Listed Building – Grade II*
- Official name: Walden House, Market Hill
- Designated: 10 January 1951
- Reference no.: 1128590

= Walden House =

Municipal building in Huntingdon, England

Walden House is a former municipal structure in Market Hill, Huntingdon, Cambridgeshire, England. The structure, which has formerly the headquarters of Huntingdonshire County Council and has since been converted into private apartments, is a Grade II* listed building.

==History==
The building was commissioned by the local member of parliament, Lionel Walden I, in the 1660s. It was designed in the Jacobean style, built in red brick with stone dressings and was completed in 1674. The design involved a symmetrical main frontage of five bays facing the High Street. The central bay contained a doorway with a rectangular fanlight flanked by Doric order pilasters supporting an entablature. The other bays on the ground floor and all the bays on the first floor were fenestrated by sash windows with architraves; below the windows on the first floor there were stone panels carved with swags. There were full height Ionic order pilasters at either end and, at roof level, there was a modillioned cornice and three dormer windows.

Walden hosted a visit by the Duke of York, and was one of his strongest supporters after the duke became King James II in 1685. The house passed to his son, Lionel Walden II, and then to his grandson, Lionel Walden III; the grandson was a supporter of James Francis Edward Stuart and, after the Jacobite rising of 1715, the grandson fled to France where he died. In the late 19th century, the building was acquired by a banker, Henry Charles Geldart.

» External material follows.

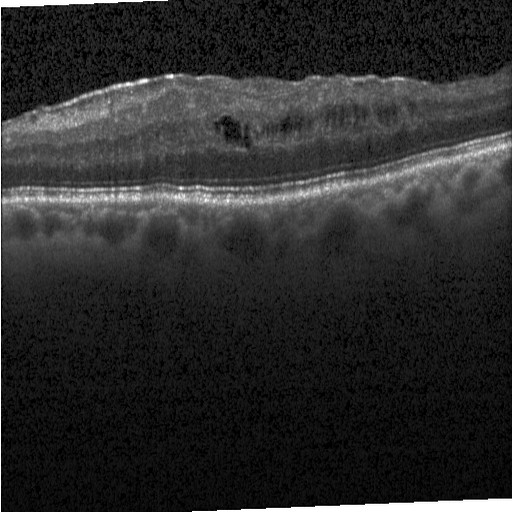
Fovea-centered; Heidelberg Spectralis OCT system; SD-OCT; OCT line scan
Macular OCT: diabetic macular edema.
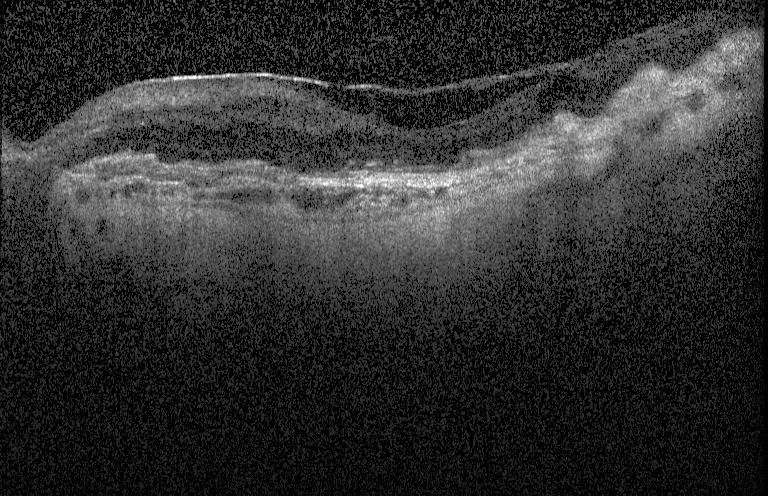

Retinal OCT cross-section showing a choroidal neovascular membrane.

After Geldart's death in 1912, the house was vacant for two years. In July 1914, at the start of the First World War, it was requisitioned by the War Office for use an officers' mess for the 1st Highland Brigade of the Royal Field Artillery, who were billeted locally. In December 1914, it was re-assigned as a military hospital managed by a Voluntary Aid Detachment. After the war it was decommissioned and became the main offices of Huntingdonshire County Council, with all the key officers including the county surveyor, county accountant and county medical officer all based there. It also served as the main offices of Huntingdon and Peterborough County Council from April 1965 until that county was absorbed by Cambridgeshire County Council in 1974.

The building continued to be occupied by staff from Cambridgeshire County Council until 2004, when it was acquired by a developer. It was then refurbished to a design by Haymills Conservation and converted into six private apartments with the first flat being ready for occupation in November 2008.